Here is what Jimmy learned, and shares, about defeating depression (28:50):
- You have to physically fight your way out of depression
- Set up routines (run, gym…)
- Create goals (and actively pursue them)
- Be around [the right] people; “people who are depressed stay in – they go off their friends and family – they don’t do anything – that only makes it worse”
- Get off the couch; exercise
- You need sunlight [more than one hour per day]
- A dry sauna [I’ve never tried this one]
- Eat right; “don’t eat that fast food, you’re addicted to it… and stay away from sugar” [cut out refined carbohydrates too and limit your caffeine intake]
Jimmy says that “when you’re depressed you can’t focus” which is perhaps why it’s hard for some to acknowledge the depression itself; I find it creeps in and becomes all consuming before I know it. Other people dwell on it, and share it, as if to avoid taking personal action, or to drag others down to their level. When I’m in the midst of my low points I notice my thoughts just go round in circles and I can’t find a way out of that loop. Jimmy warns, and I feel it too, that “the whole world is feeling depressed”. We need to do things to actively pull ourselves out of such ruts; it shouldn’t be accepted that “this is the way it is” and just put up with it being that way.
2021 therefore, should not be about simply “hoping for” a year that is somehow automatically or magically better than 2020, because we somehow “deserve it” after “a bad year”, but we each need to actively pursue those ingredients above. Do each and every day the things that make you better and stronger. Cut out the things that are counter to this (it might take some time focusing on this problem to realise what these things are). The approach works best for me is chipping away bit-by-bit. Trying to tackle everything at once takes too much effort and leads to one being overwhelmed or exhausted and then leaves you without the energy to stay on your intended path. Build on your routines, block by block. As Jimmy might say “be the pyramid that you are building”.

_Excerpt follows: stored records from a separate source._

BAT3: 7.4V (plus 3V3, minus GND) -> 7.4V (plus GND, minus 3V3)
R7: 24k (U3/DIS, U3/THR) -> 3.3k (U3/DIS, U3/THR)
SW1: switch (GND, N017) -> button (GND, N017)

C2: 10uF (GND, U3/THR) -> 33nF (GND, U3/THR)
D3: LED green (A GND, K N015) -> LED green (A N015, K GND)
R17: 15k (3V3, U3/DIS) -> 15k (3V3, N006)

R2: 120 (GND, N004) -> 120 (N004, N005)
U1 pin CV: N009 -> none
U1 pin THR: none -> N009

Throughout 2020 I focused on my daily routine, beginning with what things I do immediately after waking up (but importantly this begins with when I go to bed). This is something I will be pursuing in 2021. I start my day with a cup of tea and a read of a book. I then (ideally at least, because it doesn’t always happen) I go for a run. I try and avoid the things that get me into a rut, or limit them, like sitting all day at my desk, or even drinking too much coffee. I work my way through a “To Do” list that I keep prepared from the evening before. I go out on my bike for that all important fresh air and Vitamin D. I pursue topics of interest through online research and the reading of books, and I keep a track of my progress. I look back on the day passed and consider where things went well and where improvement or a different approach can be employed. I try to be gentle on myself when my efforts slip (because they do), asking myself why things went wrong, and seek to get myself back on track when my energy and drive returns.
All of these things are a work in progress for me and what works for me might not specifically work for others, but I think the list above is a helpful guide.
I wish you all a happy and healthy new year, but it’s up to you to go get it!